Have you seen the recent article on Yahoo News? Apparently nearly half of college students “show no significant improvement in the key measures of critical thinking, complex reasoning and writing by the end of their sophomore years.” WHAT?!?
Want to know another troubling finding? How about this one? “Half did not take a single course requiring 20 pages of writing during their prior semester, and one-third did not take a single course requiring even 40 pages of reading per week.” Are you kidding me?
Ok, we’ve all been told that a college education is the key to higher earnings and general success in life. Parents so firmly believe this that some seriously jeopardize their own financial well-being to pay for their kids to go to college. I have a money saving idea - DON’T! Unless your present and future (think retirement years) finances are in excellent shape (think no debt and plenty of savings) AND your kid is a super-serious, motivated student with a definite plan, let the kids pay their own way. How’s that for saving big on college costs? Are you being remiss in your duties as a parent? NO! They may defer higher education for several years but they will go when and if it actually becomes important to them.
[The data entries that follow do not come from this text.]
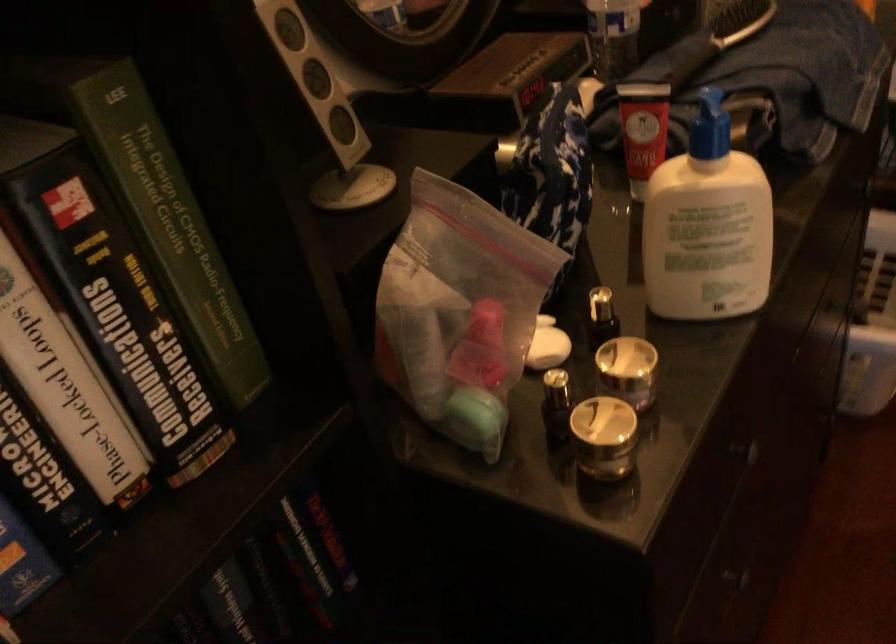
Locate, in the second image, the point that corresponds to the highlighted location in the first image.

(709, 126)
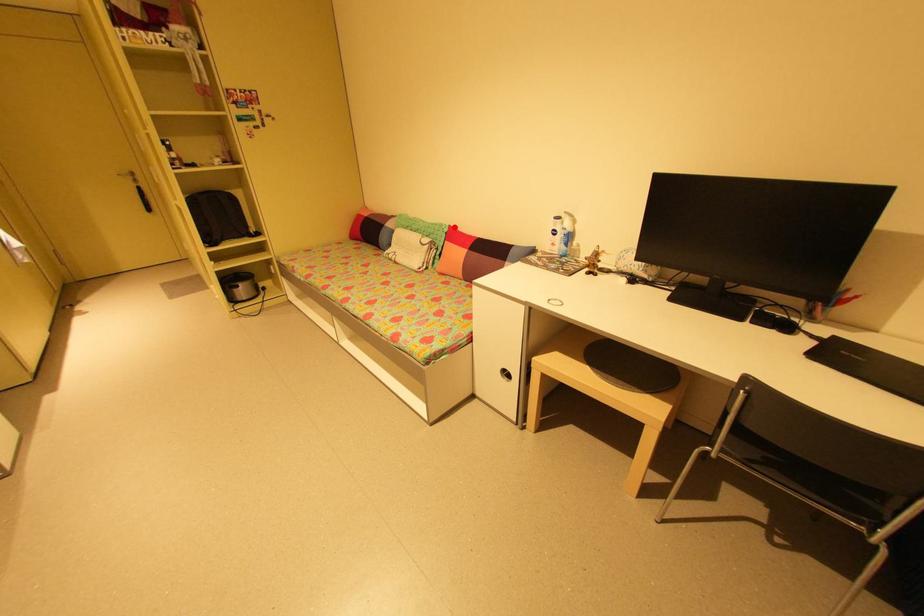
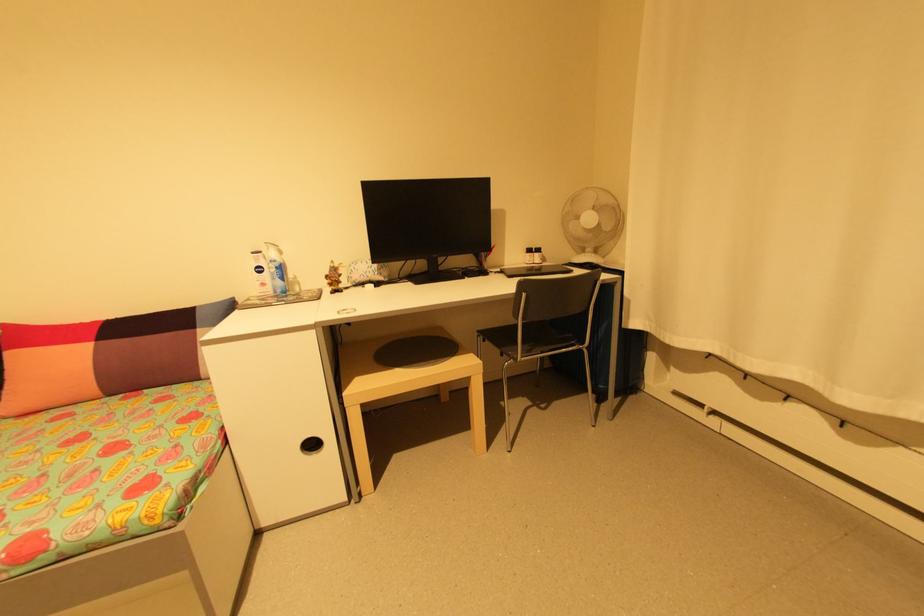
Question: I am providing you with two images of the same scene from different viewpoints. In image1, a red point is highlighted. Considering the same 3D point in image2, which of the following is correct?

Choices:
 (A) It is closer
 (B) It is farther

Answer: (B)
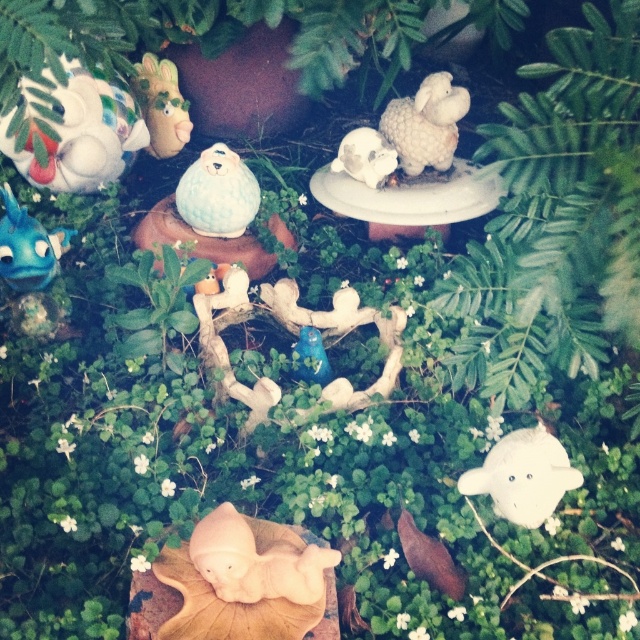
You are a tiny explorer navigating through this miniature garden. You need to move from point A to point B. If point A is at coordinate point (234, 182) and point B is at coordinate point (218, 230), which direction should you move relative to point A to reach point B?

To move from point A at coordinate point (234, 182) to point B at coordinate point (218, 230), you should move northeast. This is because point B has a higher x coordinate and a lower y coordinate compared to point A, indicating a northeast direction.

In the miniature garden scene, there are two animals positioned at the upper parts of the image. The first is a matte white sheep at upper right, and the second is a matte ceramic rabbit at upper left. From the perspective of an observer looking at the image, which of these two animals is positioned to the right side of the other?

The matte white sheep at upper right is positioned to the right of the matte ceramic rabbit at upper left.

You are a small insect observing the miniature garden scene. You want to climb from the green leafy fern at upper center to the matte beige lamb at lower center. Which direction should you move to reach the lamb?

The green leafy fern at upper center is located above the matte beige lamb at lower center, so you should move downward to reach the lamb.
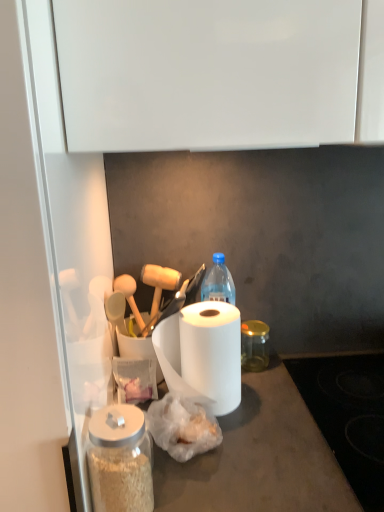
Question: Is white matte paper towel at center positioned behind transparent glass jar at lower left, which ranks as the 2th glass jar in back-to-front order?

Choices:
 (A) no
 (B) yes

Answer: (B)

Question: Is white matte paper towel at center far from transparent glass jar at lower left, which ranks as the 2th glass jar in back-to-front order?

Choices:
 (A) no
 (B) yes

Answer: (A)

Question: Considering the relative sizes of white matte paper towel at center and transparent glass jar at lower left, the second glass jar in the right-to-left sequence, in the image provided, is white matte paper towel at center bigger than transparent glass jar at lower left, the second glass jar in the right-to-left sequence,?

Choices:
 (A) no
 (B) yes

Answer: (B)

Question: From a real-world perspective, does white matte paper towel at center stand above transparent glass jar at lower left, the second glass jar in the right-to-left sequence?

Choices:
 (A) no
 (B) yes

Answer: (B)

Question: Does white matte paper towel at center have a smaller size compared to transparent glass jar at lower left, arranged as the 1th glass jar when viewed from the front?

Choices:
 (A) yes
 (B) no

Answer: (B)

Question: Based on their sizes in the image, would you say transparent glass jar at lower left, arranged as the 1th glass jar when viewed from the front, is bigger or smaller than translucent plastic bag at center?

Choices:
 (A) big
 (B) small

Answer: (B)

Question: Is transparent glass jar at lower left, which ranks as the 2th glass jar in back-to-front order, situated inside translucent plastic bag at center or outside?

Choices:
 (A) outside
 (B) inside

Answer: (A)

Question: Is point (107, 466) closer or farther from the camera than point (157, 433)?

Choices:
 (A) farther
 (B) closer

Answer: (B)

Question: Visually, is transparent glass jar at lower left, arranged as the 1th glass jar when viewed from the front, positioned to the left or to the right of translucent plastic bag at center?

Choices:
 (A) right
 (B) left

Answer: (B)

Question: Looking at the image, does translucent plastic bag at center seem bigger or smaller compared to transparent glass jar at center, the 1th glass jar from the back?

Choices:
 (A) big
 (B) small

Answer: (A)

Question: Is translucent plastic bag at center in front of or behind transparent glass jar at center, the 1th glass jar from the back, in the image?

Choices:
 (A) front
 (B) behind

Answer: (A)

Question: Is translucent plastic bag at center wider or thinner than transparent glass jar at center, the 1th glass jar from the back?

Choices:
 (A) wide
 (B) thin

Answer: (A)

Question: Is translucent plastic bag at center inside or outside of transparent glass jar at center, which is the second glass jar from left to right?

Choices:
 (A) inside
 (B) outside

Answer: (B)

Question: From the image's perspective, is translucent plastic bag at center located above or below white matte paper towel at center?

Choices:
 (A) below
 (B) above

Answer: (A)

Question: Looking at their shapes, would you say translucent plastic bag at center is wider or thinner than white matte paper towel at center?

Choices:
 (A) thin
 (B) wide

Answer: (A)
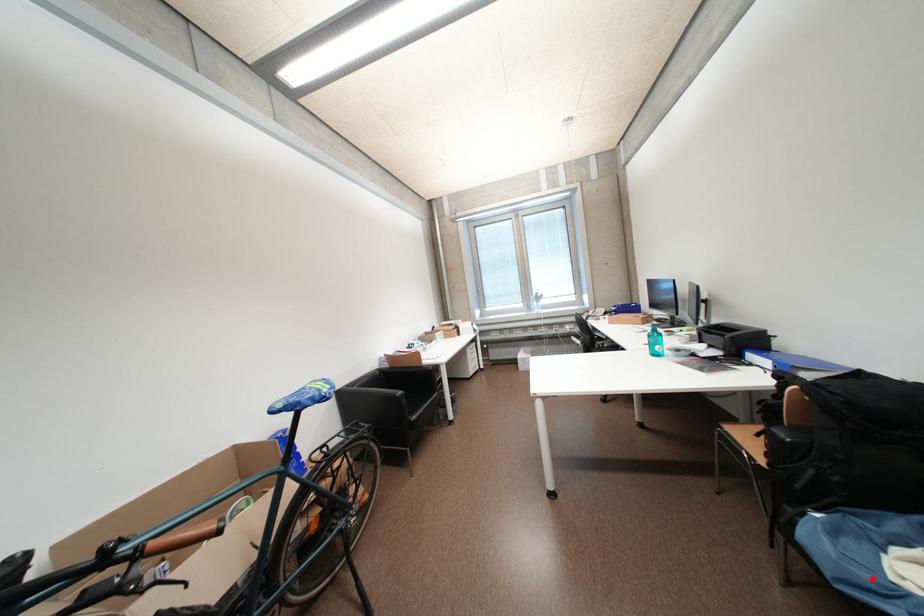
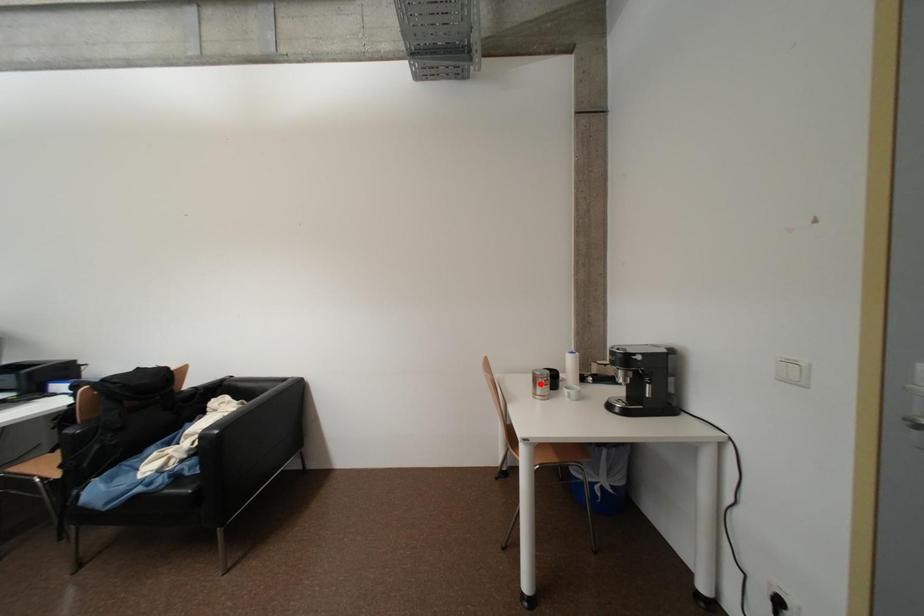
I am providing you with two images of the same scene from different viewpoints. A red point is marked on the first image and another point is marked on the second image. Does the point marked in image1 correspond to the same location as the one in image2?

No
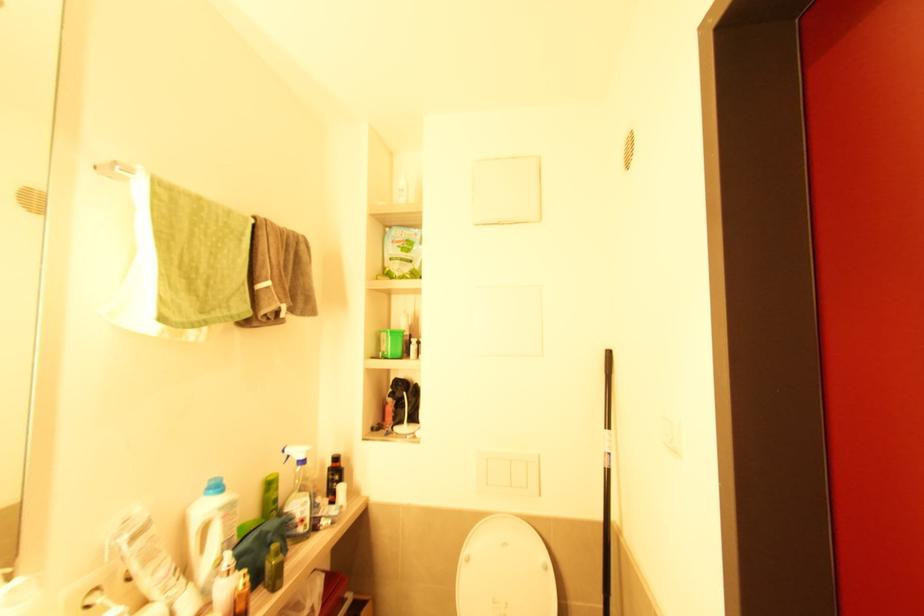
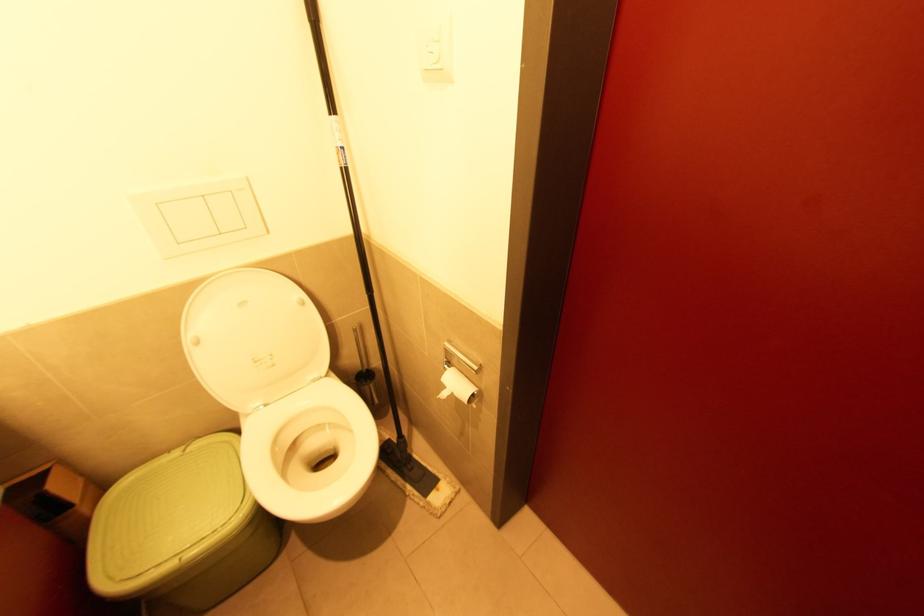
The first image is from the beginning of the video and the second image is from the end. How did the camera likely rotate when shooting the video?

The rotation direction of the camera is right-down.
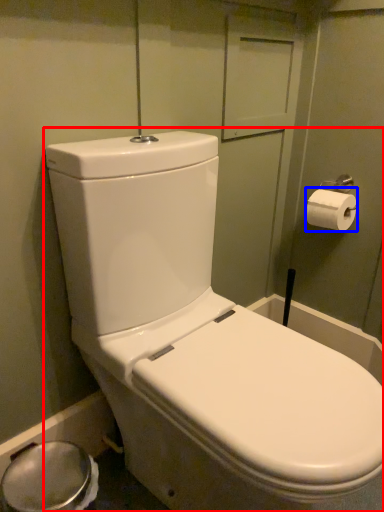
Question: Which object appears farthest to the camera in this image, toilet (highlighted by a red box) or toilet paper (highlighted by a blue box)?

Choices:
 (A) toilet
 (B) toilet paper

Answer: (B)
Now before anyone gets too upset about my stance, let me give a little backstory here. I went to college in my 30s and maintained a 4.0 (with the exception of one class toward the very end) while earning a BA in Business Management. I was also a single parent and worked at least half time (usually more). What I noticed was that for many of my younger classmates, college was simply an acceptable way to extend the fun of the teen years (think supported by parents) and delay taking on adult responsibilities (think get a job and pay your own bills). This was not the case with every student, of course, but seemed a common theme.
So do yourself and your kids a huge favor. Take care of your finances so that you are comfortable during your later years and train them throughout their childhood and teen years to become self-sufficient adults. You see, it’s a win/win - if something should go wrong on either side, the other will most likely be in a position to step in and help.